* PAGE EXCERPT:
That could sound obvious, but practically there are different ways of doing that. With a single artist’s work you can study a very big amount of things such as:
– Values: bring the saturation to zero. This helps you to understand how the contrast between lights and shadows is built. You can compare then the result with other black and white works, also with yours.
– Colors: use the mosaic filter to pixelate the painting. This will let you have a clear lecture of the color palette. You could also squint your eyes to produce the same result – simply blurring out details and focusing on composition.
– Composition: try to understand where the focal points are, figure out the perspective grid (You can draw it on a top layer as a practice), understand how the artist pointed out what he wanted to.
For the perspective you can check the Evenant’s tutorial about the use of photoshop perspective scripts, which you can download.
I also invite you to analyze every sort of detail: drapery, textures, anatomy… Learn from anything!
Also copying can be useful, if done in the right way: don’t focus on doing it identical, just try to reproduce the same effect/texture.
YouTube is full of these kind of videos, and you can simply check your favourite artists’ profile: most of them do useful videostreams. With them you can try different methodological approaches and learn to use the tools of your programs. All you have to do is to analyze their workflow and repeat it when doing your next painting. Obviously you can also focus on what captures your interest, like how they paint water, rocks, shadows, etc.
Reading in general is important to stimulate your creativity, but I’m referring to specific books regarding painting and drawing, such as ones from Andrew Loomis and George Bridgman. They will provide you a precise guide for your artistic path, but I suggest to not spend too much time on them: you can just read only what you need, such as the explanations of the images. The images of those books are the real protagonists: study from them with the help of text, and avoid doing the opposite.
A wise thing to do is to alternate complete paintings and single exercises focused on only one part of the entire painting process. You can really do a lot of exercises: sketches, thumbnails, color blocking, rendering, studying and painting specific materials, painting single elements (hands, a crystal, e metal helmet, etc). With these mini-paintings you can focus only on what you actually want to improve, in order to overcome your weaknesses or to develop your strengths.

* WORK TO BE COMPLETED: Please pick up the advice on studying digital painting after its final sentence and keep writing in the same manner.

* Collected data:

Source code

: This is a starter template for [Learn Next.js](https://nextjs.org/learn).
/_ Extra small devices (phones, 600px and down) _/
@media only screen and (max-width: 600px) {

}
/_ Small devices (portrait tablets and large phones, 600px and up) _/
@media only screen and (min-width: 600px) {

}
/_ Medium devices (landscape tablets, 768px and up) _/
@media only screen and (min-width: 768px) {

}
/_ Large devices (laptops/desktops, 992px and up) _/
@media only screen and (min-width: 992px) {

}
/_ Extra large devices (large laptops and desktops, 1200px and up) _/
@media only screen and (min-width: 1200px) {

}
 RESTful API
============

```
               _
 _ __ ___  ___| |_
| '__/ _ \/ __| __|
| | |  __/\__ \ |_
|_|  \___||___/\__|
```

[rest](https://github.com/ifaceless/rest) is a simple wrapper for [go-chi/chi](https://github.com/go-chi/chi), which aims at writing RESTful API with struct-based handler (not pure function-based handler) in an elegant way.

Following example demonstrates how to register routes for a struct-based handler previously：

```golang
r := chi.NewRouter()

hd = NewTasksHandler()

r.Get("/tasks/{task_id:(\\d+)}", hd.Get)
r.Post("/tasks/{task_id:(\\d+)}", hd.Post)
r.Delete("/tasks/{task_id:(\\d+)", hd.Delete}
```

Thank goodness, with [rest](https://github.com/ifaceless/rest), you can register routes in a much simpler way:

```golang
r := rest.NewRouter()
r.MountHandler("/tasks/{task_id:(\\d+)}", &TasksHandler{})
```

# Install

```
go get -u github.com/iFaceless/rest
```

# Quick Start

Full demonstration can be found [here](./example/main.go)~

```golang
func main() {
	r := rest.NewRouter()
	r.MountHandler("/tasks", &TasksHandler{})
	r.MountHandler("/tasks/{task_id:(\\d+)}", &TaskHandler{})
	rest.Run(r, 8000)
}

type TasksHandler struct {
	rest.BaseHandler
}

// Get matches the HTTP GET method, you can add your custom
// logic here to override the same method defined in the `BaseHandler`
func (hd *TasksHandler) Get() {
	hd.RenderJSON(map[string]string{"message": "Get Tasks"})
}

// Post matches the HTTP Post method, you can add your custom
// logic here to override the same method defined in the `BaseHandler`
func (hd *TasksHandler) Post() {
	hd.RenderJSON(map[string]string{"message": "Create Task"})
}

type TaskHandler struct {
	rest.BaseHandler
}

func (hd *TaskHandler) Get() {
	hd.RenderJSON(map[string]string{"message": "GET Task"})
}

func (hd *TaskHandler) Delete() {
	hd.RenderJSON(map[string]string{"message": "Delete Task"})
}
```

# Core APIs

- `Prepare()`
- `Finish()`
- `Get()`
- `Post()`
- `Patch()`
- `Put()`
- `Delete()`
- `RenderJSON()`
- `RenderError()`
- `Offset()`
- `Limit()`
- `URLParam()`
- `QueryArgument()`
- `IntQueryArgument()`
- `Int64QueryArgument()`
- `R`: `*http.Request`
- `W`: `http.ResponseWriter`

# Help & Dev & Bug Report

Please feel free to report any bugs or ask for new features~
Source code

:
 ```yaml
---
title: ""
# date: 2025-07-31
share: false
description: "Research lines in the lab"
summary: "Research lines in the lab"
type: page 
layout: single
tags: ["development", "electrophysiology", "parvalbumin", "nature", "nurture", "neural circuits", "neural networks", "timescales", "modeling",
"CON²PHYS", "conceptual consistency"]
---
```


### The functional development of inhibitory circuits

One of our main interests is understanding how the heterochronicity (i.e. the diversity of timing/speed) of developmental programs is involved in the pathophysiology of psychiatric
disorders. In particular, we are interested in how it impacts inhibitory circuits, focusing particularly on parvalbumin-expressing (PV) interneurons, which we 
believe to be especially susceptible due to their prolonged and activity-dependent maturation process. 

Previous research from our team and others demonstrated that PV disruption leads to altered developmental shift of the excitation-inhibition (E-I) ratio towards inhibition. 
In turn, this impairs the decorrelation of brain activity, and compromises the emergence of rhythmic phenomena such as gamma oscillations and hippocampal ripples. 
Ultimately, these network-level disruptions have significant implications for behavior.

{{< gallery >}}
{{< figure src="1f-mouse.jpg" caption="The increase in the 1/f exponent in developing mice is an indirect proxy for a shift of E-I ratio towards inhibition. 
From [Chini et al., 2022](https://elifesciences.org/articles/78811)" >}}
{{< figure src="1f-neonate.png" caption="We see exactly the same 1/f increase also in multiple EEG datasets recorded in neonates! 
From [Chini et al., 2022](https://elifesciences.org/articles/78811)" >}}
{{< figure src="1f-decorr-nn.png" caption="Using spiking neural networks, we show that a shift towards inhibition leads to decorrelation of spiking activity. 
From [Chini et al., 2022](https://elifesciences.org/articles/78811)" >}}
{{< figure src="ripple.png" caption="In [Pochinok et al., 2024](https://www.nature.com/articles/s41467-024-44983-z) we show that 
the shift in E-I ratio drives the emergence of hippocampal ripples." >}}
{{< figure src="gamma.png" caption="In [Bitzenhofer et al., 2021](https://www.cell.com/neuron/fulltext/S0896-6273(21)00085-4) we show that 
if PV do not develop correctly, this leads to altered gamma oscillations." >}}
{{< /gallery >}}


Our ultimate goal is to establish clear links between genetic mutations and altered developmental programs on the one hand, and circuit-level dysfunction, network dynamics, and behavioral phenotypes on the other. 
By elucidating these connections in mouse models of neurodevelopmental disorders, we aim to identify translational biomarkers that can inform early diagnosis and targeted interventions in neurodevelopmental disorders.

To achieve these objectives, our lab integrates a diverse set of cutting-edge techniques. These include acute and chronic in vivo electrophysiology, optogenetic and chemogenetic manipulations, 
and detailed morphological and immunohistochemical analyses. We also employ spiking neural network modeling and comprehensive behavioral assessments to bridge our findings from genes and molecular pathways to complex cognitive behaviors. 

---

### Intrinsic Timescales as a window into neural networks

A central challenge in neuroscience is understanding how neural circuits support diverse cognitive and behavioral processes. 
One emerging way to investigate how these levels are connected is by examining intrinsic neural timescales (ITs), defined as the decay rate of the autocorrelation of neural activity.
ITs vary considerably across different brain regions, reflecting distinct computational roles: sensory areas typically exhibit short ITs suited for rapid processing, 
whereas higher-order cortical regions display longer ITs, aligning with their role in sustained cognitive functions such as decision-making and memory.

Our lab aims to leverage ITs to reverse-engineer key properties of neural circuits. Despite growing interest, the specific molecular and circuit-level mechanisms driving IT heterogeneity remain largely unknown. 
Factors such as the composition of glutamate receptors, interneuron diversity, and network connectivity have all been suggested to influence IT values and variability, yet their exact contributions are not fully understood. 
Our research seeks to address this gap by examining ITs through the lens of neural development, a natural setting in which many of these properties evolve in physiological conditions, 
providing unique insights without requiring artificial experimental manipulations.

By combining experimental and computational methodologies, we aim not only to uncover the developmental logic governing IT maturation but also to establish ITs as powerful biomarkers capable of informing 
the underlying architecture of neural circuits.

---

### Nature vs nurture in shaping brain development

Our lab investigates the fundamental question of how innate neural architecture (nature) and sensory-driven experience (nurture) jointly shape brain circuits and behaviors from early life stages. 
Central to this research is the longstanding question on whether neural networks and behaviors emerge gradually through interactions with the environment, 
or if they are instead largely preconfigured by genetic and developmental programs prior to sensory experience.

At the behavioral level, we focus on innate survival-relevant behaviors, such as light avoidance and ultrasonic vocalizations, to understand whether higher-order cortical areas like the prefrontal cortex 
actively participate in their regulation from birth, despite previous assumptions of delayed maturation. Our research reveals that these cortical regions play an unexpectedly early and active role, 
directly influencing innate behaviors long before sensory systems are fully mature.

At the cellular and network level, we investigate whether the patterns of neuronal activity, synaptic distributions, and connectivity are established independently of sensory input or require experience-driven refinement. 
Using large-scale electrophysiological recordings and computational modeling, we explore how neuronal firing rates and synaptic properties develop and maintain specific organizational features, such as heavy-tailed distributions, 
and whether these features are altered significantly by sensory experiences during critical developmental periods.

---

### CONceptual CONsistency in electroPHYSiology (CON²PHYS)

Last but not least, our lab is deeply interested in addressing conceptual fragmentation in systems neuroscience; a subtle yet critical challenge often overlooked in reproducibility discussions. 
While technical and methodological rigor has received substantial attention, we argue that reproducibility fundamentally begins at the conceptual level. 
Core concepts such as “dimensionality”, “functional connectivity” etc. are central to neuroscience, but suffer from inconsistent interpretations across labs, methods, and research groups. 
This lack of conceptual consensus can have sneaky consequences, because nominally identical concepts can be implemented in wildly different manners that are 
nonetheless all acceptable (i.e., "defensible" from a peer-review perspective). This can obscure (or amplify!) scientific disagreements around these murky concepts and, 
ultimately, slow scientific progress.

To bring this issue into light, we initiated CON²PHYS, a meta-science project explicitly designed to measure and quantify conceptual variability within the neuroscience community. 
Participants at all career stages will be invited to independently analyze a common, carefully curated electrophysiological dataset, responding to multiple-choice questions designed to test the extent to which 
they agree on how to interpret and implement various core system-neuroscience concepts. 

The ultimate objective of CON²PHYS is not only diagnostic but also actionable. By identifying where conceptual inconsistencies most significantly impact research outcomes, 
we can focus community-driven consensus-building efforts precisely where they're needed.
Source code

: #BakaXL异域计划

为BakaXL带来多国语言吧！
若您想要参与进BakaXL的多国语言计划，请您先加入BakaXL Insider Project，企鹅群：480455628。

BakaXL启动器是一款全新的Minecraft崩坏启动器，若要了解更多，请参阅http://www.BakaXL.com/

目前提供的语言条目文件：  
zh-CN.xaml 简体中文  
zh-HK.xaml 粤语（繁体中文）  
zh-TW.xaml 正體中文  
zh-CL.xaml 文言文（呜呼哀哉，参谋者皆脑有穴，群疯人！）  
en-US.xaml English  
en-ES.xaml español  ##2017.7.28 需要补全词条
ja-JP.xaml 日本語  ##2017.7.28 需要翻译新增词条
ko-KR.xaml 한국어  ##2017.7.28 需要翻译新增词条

* TASK RESULT:
This is an exercise on rendering I did, copying another artist’s work.
You don’t like the result? Then try to understand what you missed during the process, and start drawing the same subject again. You can redraw using a different technique too, such as starting from grayscale if you didn’t. Remember that repeating the same exercise is a very important thing. For example, if you want to learn figure drawing, you have to repeat the basic body proportions, or the same pose, again, and again, and again. Like when to learn how to write you had to do pages and pages of every single letter. So you must necessarily go for this dull part during your learning path.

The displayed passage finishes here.